2- Hangi söylevleri Batıda yaşayan veya Kuzeyde ne işine yarayacaktır (barış,kardeşliği geçelim her parti aynısını sayıklıyor)
3- Madem Kürt halkının kurtarıcısı bu arkadaşlar neden Ekonomik kalkınmayla alakalı bir laf çıkmaz ağızlarından?Misal; fabrika yapacaz ama devlet bize yer veriyor gibi)
4- Töre denen 1000 yıllık cehalet alameti olan konuyu neden yok etmeye uğraştıklarını duymayız?
5- Elde silah hak ararsan dünyanın her yerindeki devlet sana silahla karşılık verir saf mısınız?
6- Bölge için iddia edilen Kaçak elektrik, Kaçak su vs için bir çözümleri veya aksi iddiaları var mı?

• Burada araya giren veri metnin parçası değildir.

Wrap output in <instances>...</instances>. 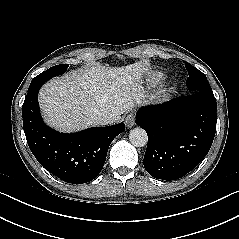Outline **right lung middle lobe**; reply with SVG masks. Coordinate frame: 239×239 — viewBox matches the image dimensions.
<instances>
[{"instance_id":"right-lung-middle-lobe-1","label":"right lung middle lobe","mask_w":239,"mask_h":239,"mask_svg":"<svg viewBox=\"0 0 239 239\" xmlns=\"http://www.w3.org/2000/svg\"><path fill=\"white\" fill-rule=\"evenodd\" d=\"M69 65L67 64H61V65H56L54 67L49 68L48 70L42 72L38 76H36L33 80L34 81H39V80H44L47 81L51 77L58 76L60 74H63L66 72L67 68ZM32 80V81H33Z\"/></svg>"}]
</instances>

7- Diyelim ki Kürdistan kuruldu (ülke veya Federatif Bölge olarak) İstanbul, İzmir, Antalya gibi yerlerde uzunca süredir yaşayan Kürt halkını nasıl geri döndürecekler? Döndüklerinde nasıl iskan ettirecekler, ne yaptıracaklar?
8- Toprak reformu düşünüyorlar mı? Hani Ağalık düzeni bitsin diye (gerçi pek çoğu ağaların torunu ya)
9- Bilinen bir gerçektir. Avrupa'ya giden narkotik malzeme bu topraklardan geçerek dağıtılıyor bunun için bir şeyler yapmak var mı söylevlerinde?
10- Her türlü yıkıcı eylemi MİT'e ve dolayısıyla devlete bağlıyorlar. Peki bu koz nasıl karşı tarafınıza geçiyor bunu hiç düşündünüz mü?
11- Bu parti kendini sol/sosyalist olarak gösteriyor ama nedense baskın olarak "Kürt halkı" söylevi kullanılmakta. Halkların kardeşliğine ne oldu?
12- Hareketi/Partiyi destekleyen çeşitli sol gruplar var bir tanesi silahlı mücadele ile devrim diye yazmış geçende. Bu düşüncedeki insanlar hakkında ne düşünüyorlar? Yoksa herkes "Öz Savunma" birlikleri mi kurmalı?
Toparlarsak. Evet HDP'nin mecliste olması gerekli hatta başka partilerinde ancak kimin neci olduğuna iyi bakmamız lazım özellikle son 13 yılı düşünerek yapmalıyız bunları. Ve unutulmamalıdır ki savaşların pek çoğu ekonomi ile alakalıdır kimse yalnızca din yaymak yada ezildiği için/ezilenlerin yanında olduğu için savaşmıyor. Silah, top, tüfek yerine konuşmalıyız, yemeliyiz, içmeliyiz ki biz biz olduğumuzu anlayalım. Ne zamanki yukarıdaki sorularıma adam gibi cevap bulur ikna olurum belki o zaman HDP ve benzerlerine oy verebilirim yoksa kimse kızmasın ama Sol soslu Milliyetçi "bölünmeci" tayfaya benden oy yok.